Dave Jones To Return As Wolves Manager?
Wolves will turn to former boss Dave Jones to end their two week nightmare search for a new manager.
Updated: Wolves have announced the appointment of Terry Connor as manager until the end of the season. Our report HERE. Wolves will turn to former boss Dave Jones to end their two week nightmare search for a new manager. Jones previously managed the club for three years between 2001-2004 and helped the club win promotion to the Premier League in 2003 before being seeing Wolves relegated 12 months later. He has been out of work since leaving Cardiff City last summer and the Wolves owners are believed to have put an SOS call out to him in the last few days, possibly reminded that Jones has said he has "unfinished business" at Molineux. After Mick McCarthy was sacked on Monday 13th February, Wolves owners have interviewed almost a dozen candidates for the position but despite offers being put out to managers in and out of work, nobody seems to want the job except the one man they aren't sure can keep them up. Alan Curbishley was first offered the job a week ago but he wasn't happy with the offer put on the table for him and he turned it down. During the first round of interviews they also spoke to Neil Warnock but before they could return his call he had taken the job at Leeds United last Saturday. They also interviewed Steve Bruce after he wrote up a 'survival dossier' of plans to keep the Black Country side in England's top division but this time, instead the candidate was desperate for the job but Wolves weren't convinced Bruce was the right man after sending Sunderland in the wrong direction this season. They never returned Bruce's calls. Earlier this week they approached Reading manager Brian McDermott who rejected the offer, wanting instead to focus on getting his side promoted to the Premier League as they currently find themselves in the play-off places and even Alan Curbishley who again turned down the job after amazingly being offered it a second time. They also inquired about Brighton's manager Gus Poyet but that never went very far. Finally on Thursday desperate Wolves turned to former Everton and Rangers man Walter Smith on a temporary basis until the end of the season but he turned them down too;
"It's true I'm not going ," the former Rangers manager said. "I was totally unsure whether I really wanted to do it or not. It was a purely personal thing, nothing to do with Wolves. "I know Jez Moxey and knew I was more of a fallback than anything. We didn't even get as far as discussing money. There was never a face-to-face meeting and we never discussed finance.
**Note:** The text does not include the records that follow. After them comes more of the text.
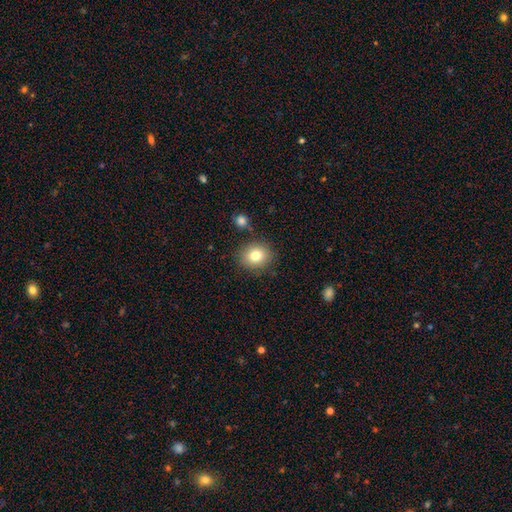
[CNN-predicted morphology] Smooth or featured? smooth (79%)
How rounded? round (77%)
Merging? none (83%)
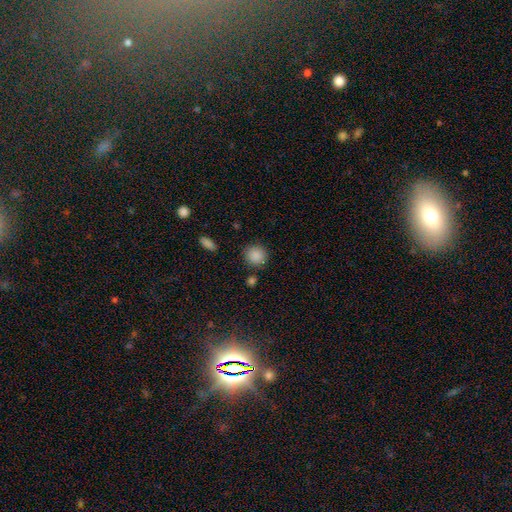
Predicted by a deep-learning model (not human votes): The model was most divided on "merging": none: 84%, minor disturbance: 9%, merger: 3%, major disturbance: 3%. More confident: smooth or featured — smooth (88%); how rounded — round (88%).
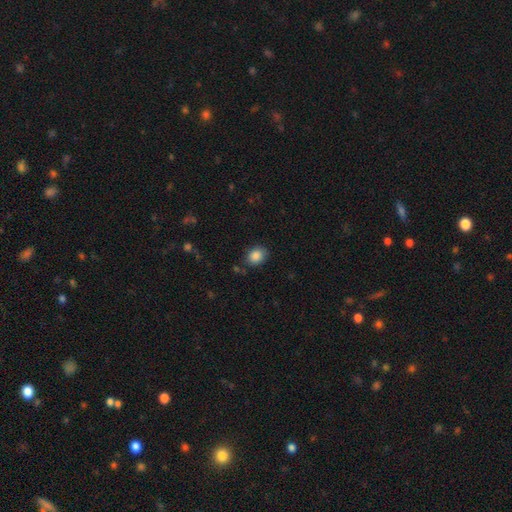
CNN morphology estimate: smooth_or_featured: smooth (p=0.87) [alt: star or artifact p=0.09]
how_rounded: round (p=0.51) [alt: in between p=0.48]
merging: none (p=0.81) [alt: minor disturbance p=0.13]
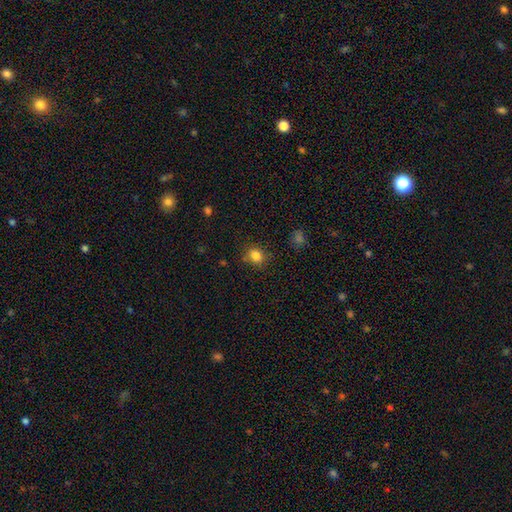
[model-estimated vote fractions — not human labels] Smooth or featured? smooth (83%)
How rounded? round (66%)
Merging? none (81%)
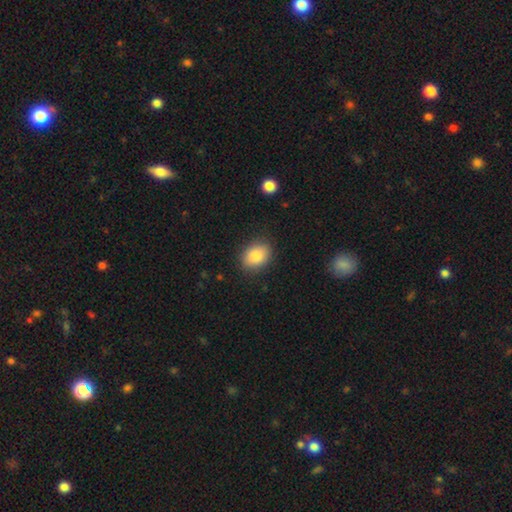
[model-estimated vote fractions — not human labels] Smooth or featured? smooth (86%)
How rounded? in between (65%)
Merging? none (86%)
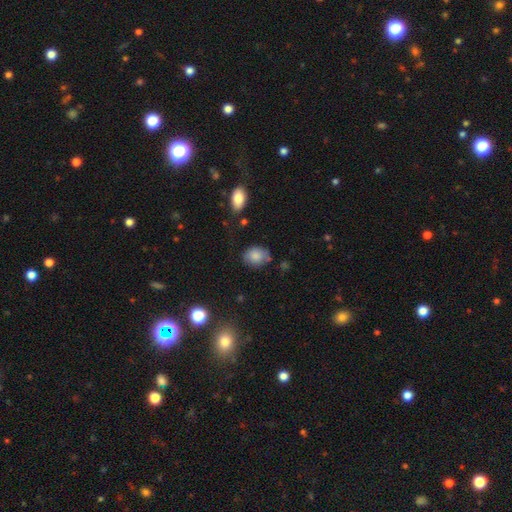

If someone asks you, you're pleased to be asked, but the longer you think about it, you start to ask yourself whether it was right."Wolves had claimed they would have a new manager installed with plenty of time for this weekend's game away at Newcastle United, one of the 13 games they have remaining this season to survive, but unless there is a late appointment today Wolves assistant manager Terry Connor will be in temporary charge for tomorrow's game. Wolves will be attempting to run an awful period where they have taken just 14 points from 22 games but in the past fortnight it has been the off the field shambles that has embarrassed the club.